Niels the Punt was still watching the east. It was a summer morning of rare beauty. But the fog lay in great, lazy banks out in the sea and to the north of the islands. It glided so gently, mingling with the blue mountains, wrapping itself around their feet and leaving the peaks clear and sharp in the bright day. It was a good weather mist, a true sign of summer. But, thought Niels, it was not good for visibility. What concerned him particularly was the great bank of cloud behind Nolsoy. Shreds of it were already pouring in over the low isthmus on which the village of Nolsoy lay. But Barbara did not see this. She was only looking forward.

“We're catching up,” she shouted again with hope and jubilation in her multi-toned voice. “Don't you think we'll catch them?”

The men looked forward over their shoulders.

“Aye,” said Niels. “If it all goes as it's going now, we'll catch them.”

“Oh, Niels,” said Barbara. “You never make promises.
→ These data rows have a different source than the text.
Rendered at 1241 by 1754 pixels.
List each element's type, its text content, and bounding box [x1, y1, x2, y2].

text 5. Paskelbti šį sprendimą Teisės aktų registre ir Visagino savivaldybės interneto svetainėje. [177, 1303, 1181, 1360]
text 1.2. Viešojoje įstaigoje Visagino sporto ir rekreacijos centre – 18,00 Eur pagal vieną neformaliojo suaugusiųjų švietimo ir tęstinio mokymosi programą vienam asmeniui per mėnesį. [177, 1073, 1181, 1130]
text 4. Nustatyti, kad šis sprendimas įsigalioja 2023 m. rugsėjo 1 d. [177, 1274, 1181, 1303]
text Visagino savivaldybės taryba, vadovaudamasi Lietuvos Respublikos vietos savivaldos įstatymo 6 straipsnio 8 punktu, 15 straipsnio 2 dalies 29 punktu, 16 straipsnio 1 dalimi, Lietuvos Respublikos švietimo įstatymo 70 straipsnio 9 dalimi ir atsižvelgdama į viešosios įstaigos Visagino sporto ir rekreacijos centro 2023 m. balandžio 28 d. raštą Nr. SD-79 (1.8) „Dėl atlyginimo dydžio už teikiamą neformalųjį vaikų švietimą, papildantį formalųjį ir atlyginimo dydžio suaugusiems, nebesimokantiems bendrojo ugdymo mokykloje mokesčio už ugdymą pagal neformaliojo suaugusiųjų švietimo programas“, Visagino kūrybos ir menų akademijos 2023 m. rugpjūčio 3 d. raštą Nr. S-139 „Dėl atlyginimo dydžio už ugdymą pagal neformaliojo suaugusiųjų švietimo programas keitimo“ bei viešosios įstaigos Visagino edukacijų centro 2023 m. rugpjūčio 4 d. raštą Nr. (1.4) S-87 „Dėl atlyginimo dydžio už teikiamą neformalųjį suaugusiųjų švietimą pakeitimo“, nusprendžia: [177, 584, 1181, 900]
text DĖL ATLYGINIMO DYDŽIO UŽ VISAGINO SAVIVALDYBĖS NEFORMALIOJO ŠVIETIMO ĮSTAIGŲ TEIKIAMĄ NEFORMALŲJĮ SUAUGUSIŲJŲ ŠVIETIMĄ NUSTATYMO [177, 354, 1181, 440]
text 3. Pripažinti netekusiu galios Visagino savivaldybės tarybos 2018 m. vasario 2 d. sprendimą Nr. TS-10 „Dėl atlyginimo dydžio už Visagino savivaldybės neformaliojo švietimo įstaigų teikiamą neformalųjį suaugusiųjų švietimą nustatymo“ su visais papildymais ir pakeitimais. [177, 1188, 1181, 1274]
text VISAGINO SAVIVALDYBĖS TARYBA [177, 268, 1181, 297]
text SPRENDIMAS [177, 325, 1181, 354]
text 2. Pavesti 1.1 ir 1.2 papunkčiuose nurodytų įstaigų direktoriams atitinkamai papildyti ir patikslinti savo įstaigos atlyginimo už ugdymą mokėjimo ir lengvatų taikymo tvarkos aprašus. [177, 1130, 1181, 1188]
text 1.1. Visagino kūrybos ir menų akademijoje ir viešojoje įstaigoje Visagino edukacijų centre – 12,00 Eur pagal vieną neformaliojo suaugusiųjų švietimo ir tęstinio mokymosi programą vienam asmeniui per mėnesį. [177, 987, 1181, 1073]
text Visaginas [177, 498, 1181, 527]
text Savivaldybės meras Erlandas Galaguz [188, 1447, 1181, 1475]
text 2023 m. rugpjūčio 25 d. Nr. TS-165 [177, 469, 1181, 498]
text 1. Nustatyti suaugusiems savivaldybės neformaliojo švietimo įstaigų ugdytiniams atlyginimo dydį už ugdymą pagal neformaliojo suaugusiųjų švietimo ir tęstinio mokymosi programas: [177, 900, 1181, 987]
I know you.”

“Promises? Bless you. I don't want to promise too much.” Niels was gentler and more accommodating this morning than he had ever been. But promise…

It was also curious that the
Fortuna
was not heaving to, although those on board must have seen the boat long ago. There must be something suspicious in this undertaking, thought Niels. Aye, that was what they had all been thinking. That was not why they were making such an effort; they were not expecting much by way of thanks for this rowing trip when they returned to the shore. But they had had so many tellings off before, both from the commandant and the bailiff, and now recently also from that man Gabriel. They were quite willing to accept another one on behalf of Barbara, for she had always been nice to them.

The
Fortuna
changed course and sailed more to the east. It was now at the end of the fjord, close to the southern tip of Nolsoy.